In his closing argument Michael Cindrich cited a lot of case law to support the clients’ cases. Both attorneys pointed out that DEA special agents don’t know the law at all and Nathan Shaman highlighted that People v Orlosky was crucial to the case.  He asserted from Orlosky that in a small collective there are too few transactions to warrant formal incorporation and bylaws.

I have never seen a medical cannabis case get dismissed at prelim. I thought I might see my first one.  I couldn’t get a read on the judge. He seemed interested in hearing the law and, if he was citing Orlsoky – he was up-to-date – as that case is from 2015.  I was terribly disappointed to hear him call Sandra and Ernest drug dealers.  I knew we were going to have to go to trial.  Then he asserted that the defenses witnesses were not neutral but the DEA special agents were.
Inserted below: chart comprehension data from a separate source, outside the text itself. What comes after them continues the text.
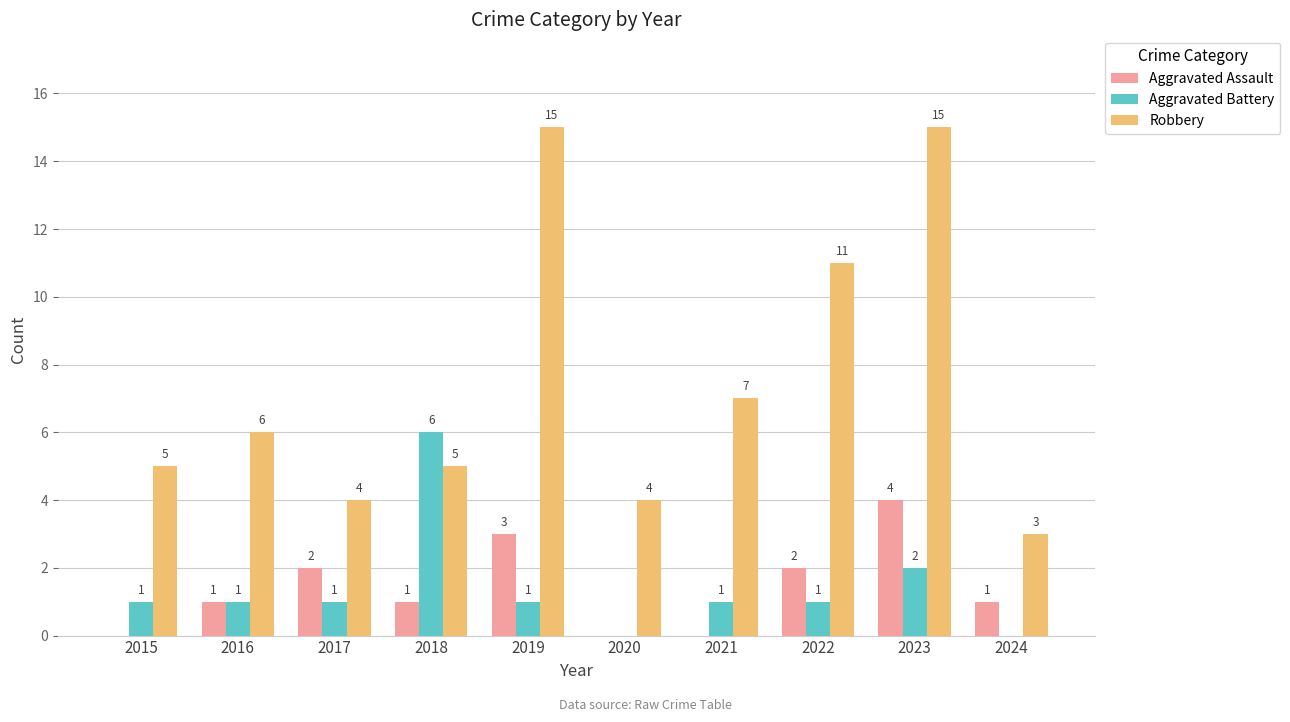

Read the Robbery value at 2021, to the nearest 5.

5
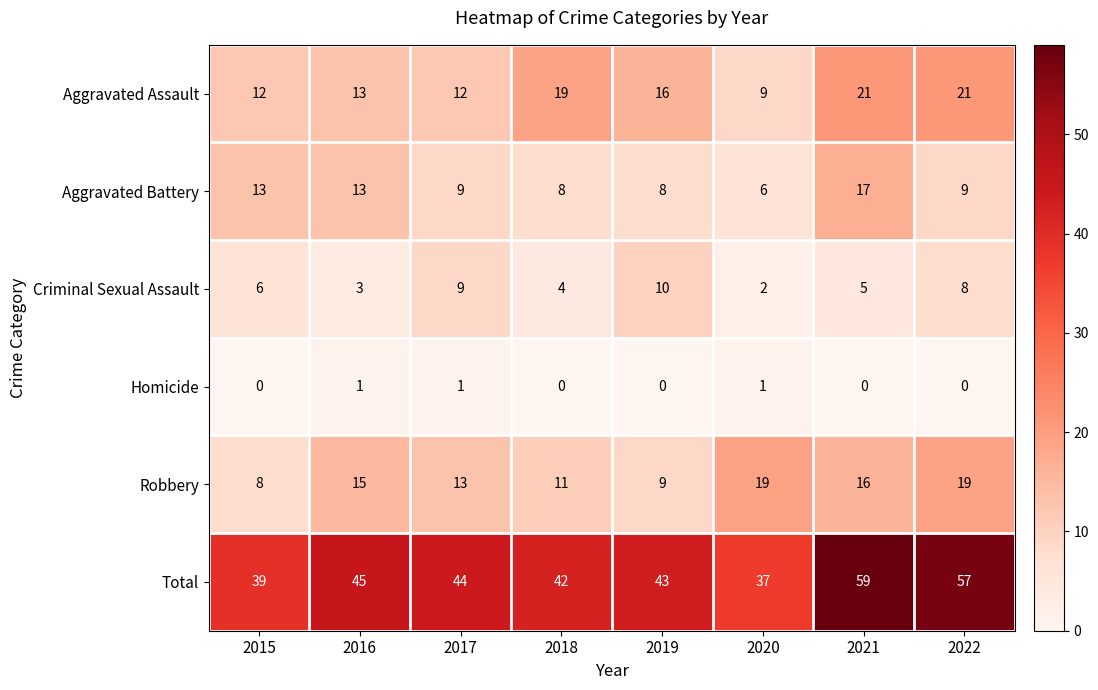

True or false: Homicide has a value of 0 at 2021.

True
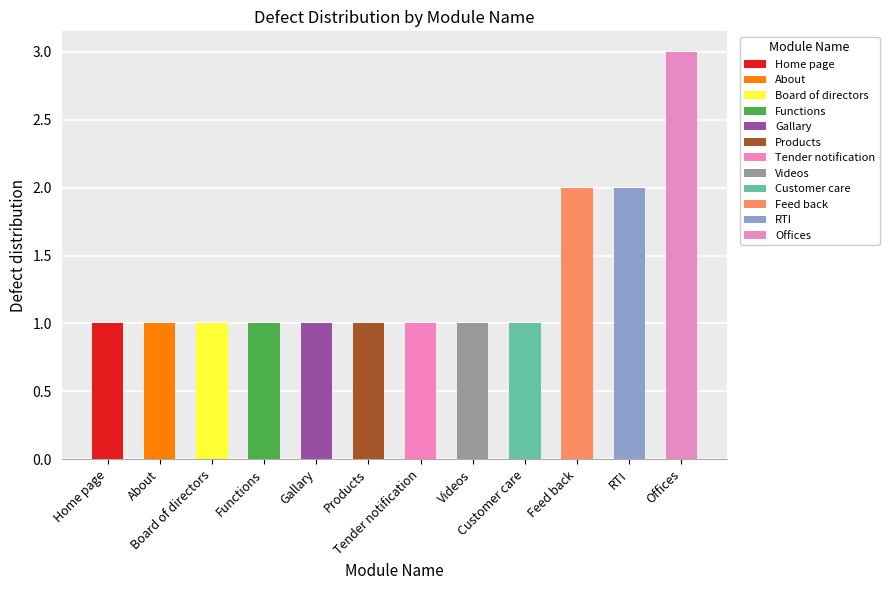

What is the label of the 5th bar from the left?

Gallary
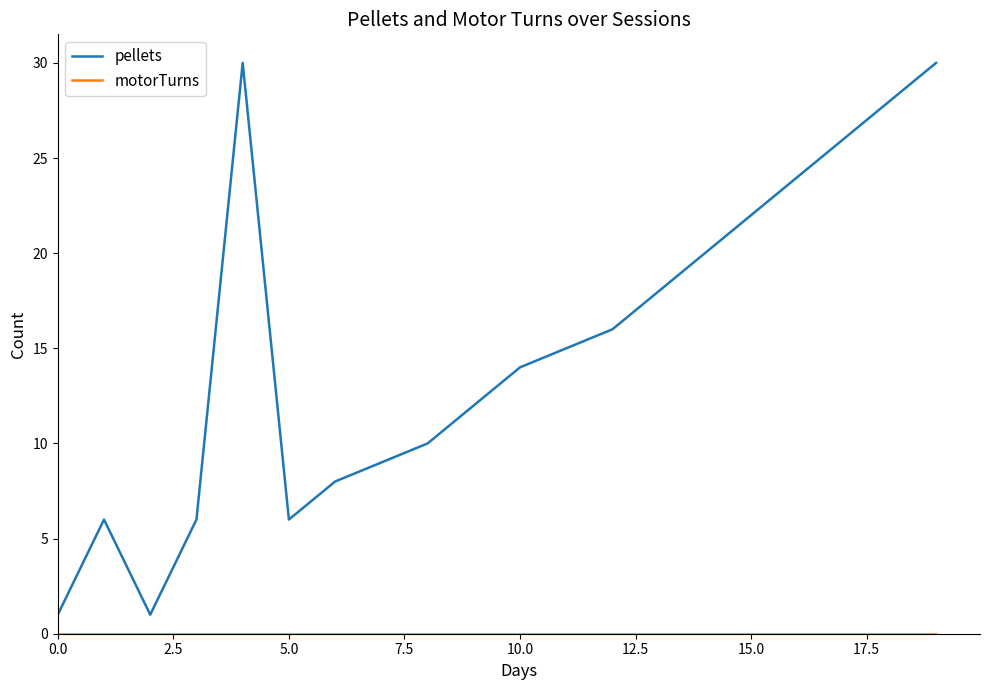

What is the highest value of the pellets series?

30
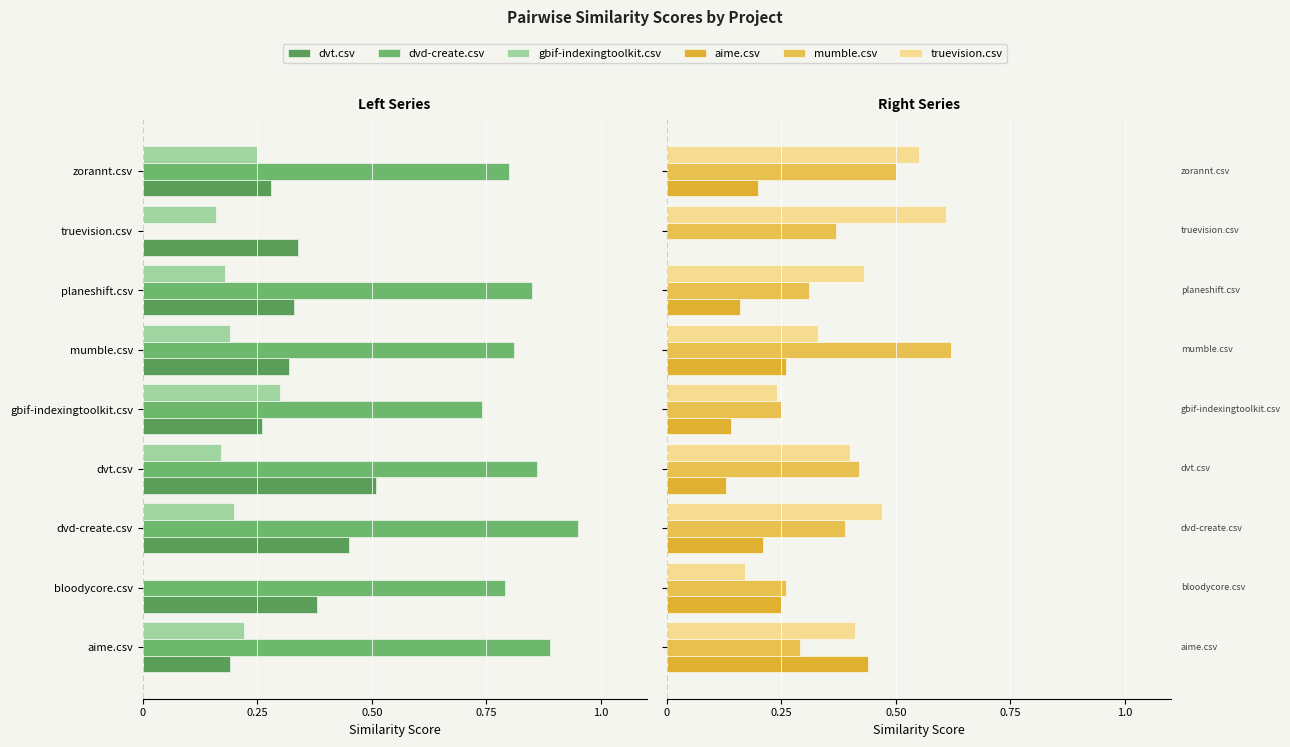

How many categories are shown in the chart?

9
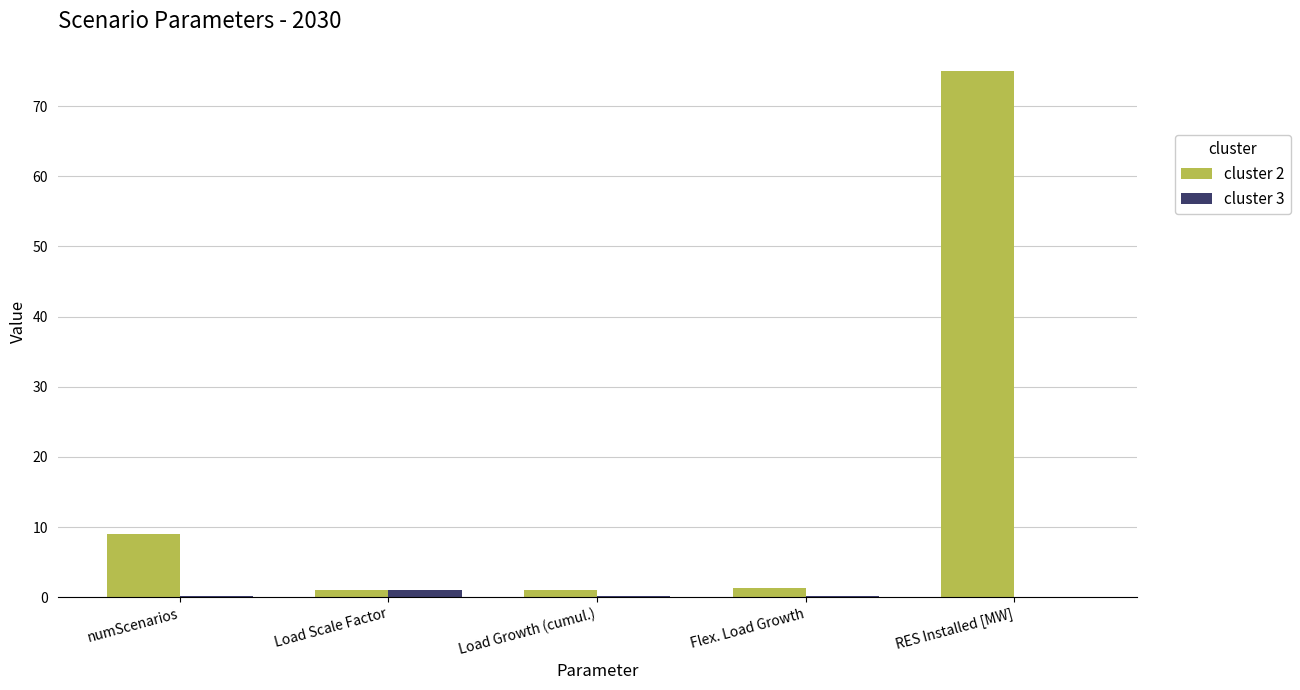

Count the number of data series in this chart.

2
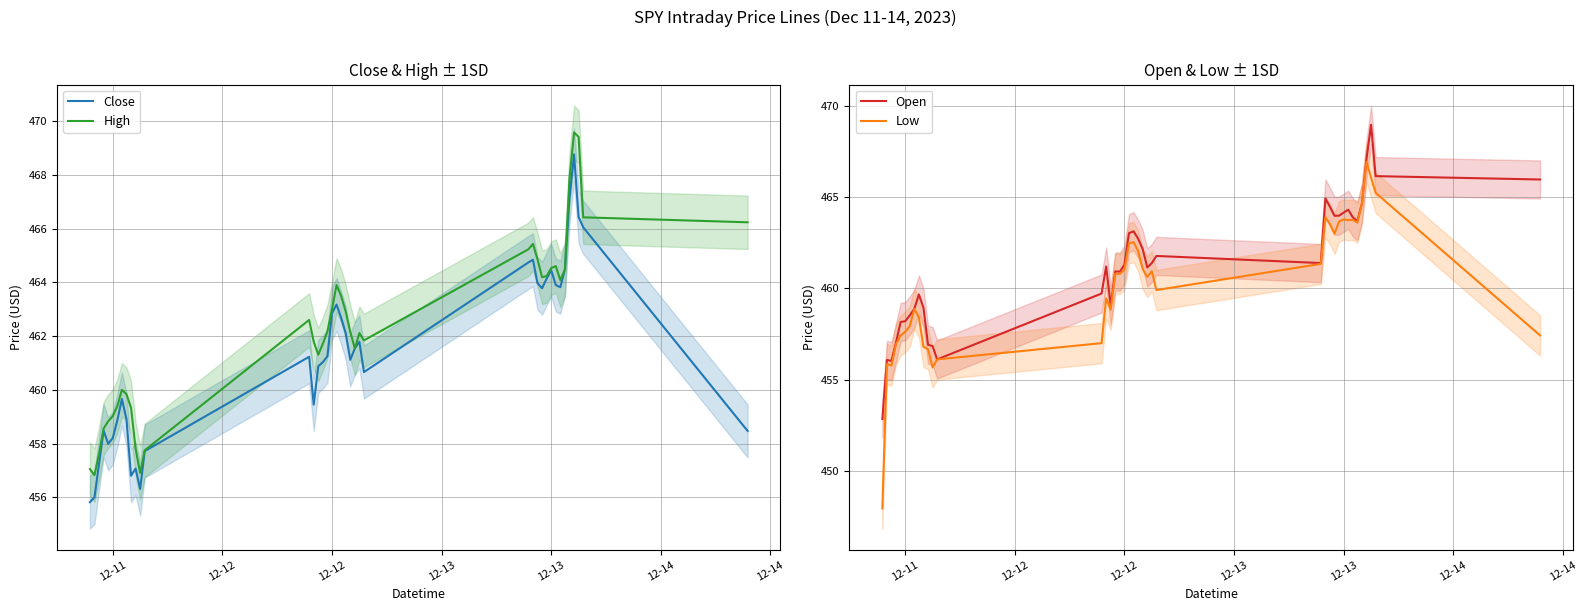

True or false: Open has more than 1 interior local peaks.

True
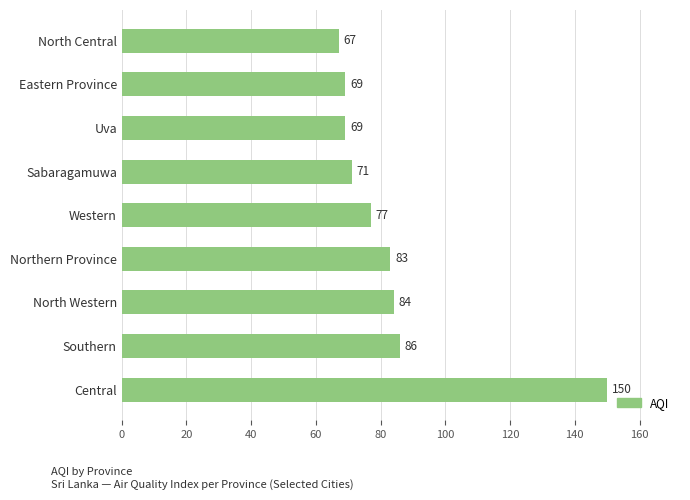

Count the number of categories in the chart.

9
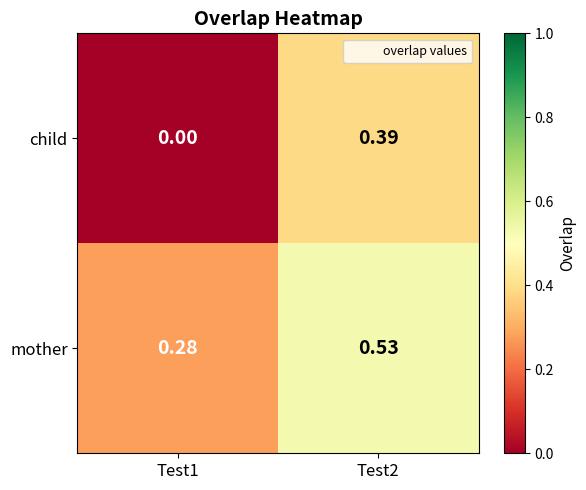

Which series has the widest spread of values?

child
Judge Bloom said DEA agents have no reason to lie and further, they risk jail if they do lie. A shocking statement to me since I am of the opinion that the whole special gang of them are liars.

So, in a disheartening ruling Ernest and Sandra were bound over to stand trial even though there is very little chance a jury will convict on this case.  Trials are expensive but the San Diego District Attorney, Bonnie Dumanis likes to punish medical cannabis patients with court proceedings as a weapon.  This particular punishment is going to be expensive for we tax payers.  Not only will it take days to seat 12 people who don’t know and love a cannabis patient onto a jury but Sandra’s first language is not English.  She requires an interpreter which costs 800.00 daily.